Pavel Braila

-
Video still showing a building rooftop adorned with three sculptural horses hanging off the front as if they are mid-gallop.

Pavel Braila, Barons’ Hill, 2004, C-print, Edition of 5, Courtesy of Pavel Braila and Yvon Lambert, Paris, France and New York, NYC

Location
Hayden Gallery
Featured Artists
Pavel Braila
Explore all artists who have exhibited at the List in our Artist Index.

Organized by Jane Farver, the Director of the LVAC, the exhibition premieres Barons’ Hill (2004), a large scale installation which consists of six 11’ x 7’ video projections and a selection of large scale photographs.

Also to be presented is Shoes for Europe (2002), a 10’ x 16’ projection of a film accompanied by a short text, originally presented at Documenta XI, in Kassel, Germany, for which he has gained exposure and international acclaim throughout Europe.  

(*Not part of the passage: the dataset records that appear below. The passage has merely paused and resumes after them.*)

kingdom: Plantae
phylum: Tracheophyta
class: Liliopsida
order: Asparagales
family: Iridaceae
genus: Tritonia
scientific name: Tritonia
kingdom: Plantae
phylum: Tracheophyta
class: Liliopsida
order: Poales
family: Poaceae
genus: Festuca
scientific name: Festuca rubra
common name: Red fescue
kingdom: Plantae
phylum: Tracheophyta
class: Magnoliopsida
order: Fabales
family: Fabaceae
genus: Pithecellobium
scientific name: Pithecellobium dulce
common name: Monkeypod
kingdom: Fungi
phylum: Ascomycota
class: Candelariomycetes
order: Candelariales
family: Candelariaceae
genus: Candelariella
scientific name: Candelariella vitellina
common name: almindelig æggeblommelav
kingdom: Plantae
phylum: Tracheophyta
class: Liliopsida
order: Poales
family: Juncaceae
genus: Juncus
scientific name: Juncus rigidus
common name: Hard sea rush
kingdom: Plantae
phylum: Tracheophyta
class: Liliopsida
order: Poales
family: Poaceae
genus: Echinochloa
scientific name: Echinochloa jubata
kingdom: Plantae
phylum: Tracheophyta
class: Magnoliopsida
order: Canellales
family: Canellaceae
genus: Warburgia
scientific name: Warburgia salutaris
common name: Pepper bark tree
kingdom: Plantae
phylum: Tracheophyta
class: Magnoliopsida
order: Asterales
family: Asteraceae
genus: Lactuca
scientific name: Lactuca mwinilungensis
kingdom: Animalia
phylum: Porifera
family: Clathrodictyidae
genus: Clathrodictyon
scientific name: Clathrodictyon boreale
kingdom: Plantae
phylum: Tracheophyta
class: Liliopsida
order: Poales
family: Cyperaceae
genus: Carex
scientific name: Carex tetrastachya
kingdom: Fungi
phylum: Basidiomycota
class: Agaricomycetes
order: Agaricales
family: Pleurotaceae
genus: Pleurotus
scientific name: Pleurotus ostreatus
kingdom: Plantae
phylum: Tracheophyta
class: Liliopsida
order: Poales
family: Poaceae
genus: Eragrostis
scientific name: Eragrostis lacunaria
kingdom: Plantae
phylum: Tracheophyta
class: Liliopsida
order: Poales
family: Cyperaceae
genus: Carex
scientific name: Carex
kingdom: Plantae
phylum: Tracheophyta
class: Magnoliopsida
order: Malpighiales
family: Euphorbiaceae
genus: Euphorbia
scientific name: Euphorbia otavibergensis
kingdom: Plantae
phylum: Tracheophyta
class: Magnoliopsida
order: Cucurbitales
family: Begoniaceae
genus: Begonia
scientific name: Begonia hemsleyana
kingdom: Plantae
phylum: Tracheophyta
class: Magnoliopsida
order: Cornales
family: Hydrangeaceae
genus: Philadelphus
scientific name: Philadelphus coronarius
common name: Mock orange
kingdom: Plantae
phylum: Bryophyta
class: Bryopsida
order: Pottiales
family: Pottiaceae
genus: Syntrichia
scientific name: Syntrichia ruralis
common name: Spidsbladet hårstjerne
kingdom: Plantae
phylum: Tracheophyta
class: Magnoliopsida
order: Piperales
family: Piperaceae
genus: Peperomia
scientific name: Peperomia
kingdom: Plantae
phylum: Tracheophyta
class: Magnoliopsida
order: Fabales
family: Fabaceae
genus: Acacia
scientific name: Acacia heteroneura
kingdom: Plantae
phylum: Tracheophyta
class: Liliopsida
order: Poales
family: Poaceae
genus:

Braila was born in Chisinau, Moldova, in 1971, where he still resides. Much of Braila’s work documents contemporary life in the Republic of Moldova, a small country located between Romania and Ukraine, which has a long history of foreign domination. It is the only former Soviet bloc country to democratically re-elect its former communist leader.  

For Barons’ Hill, Braila films the “homes” of the leaders of the Roma in the Moldovan city of Soroca. These homes, which began being built at the beginning of the ‘90s, are elaborate architectural fantasies often inspired by a postcard, a reproduction of an old painting, or an image from a film. These extraordinary homes are often without any utilities nor residents and are saved for big parties or special guests. They qualify as must-see sights in a number of tour guides to the region. Braila writes: “[the leaders of the Roma] have created both museums of desire and power, dreams of beauty and freedom, and museums of isolation and poverty.”  

Shoes for Europe documents in real-time the painstaking, grinding process of changing the Russian wheel gauges still used on Moldovan trains at the border between Moldova and Romania. It speaks, with an ambient sound track without dialogue, to the differences between Old and New Europe and the consequences of the fall of the Berlin Wall for the new nations that were formerly part of the Soviet Union. Shoes for Europe has a formal, hypnotic beauty that transforms this colossal task — performed on a dark snowy night — into something mythical and heroic . 

The exhibition is accompanied by a catalogue with essays by curator Jane Farver and art critic Michael Wilson.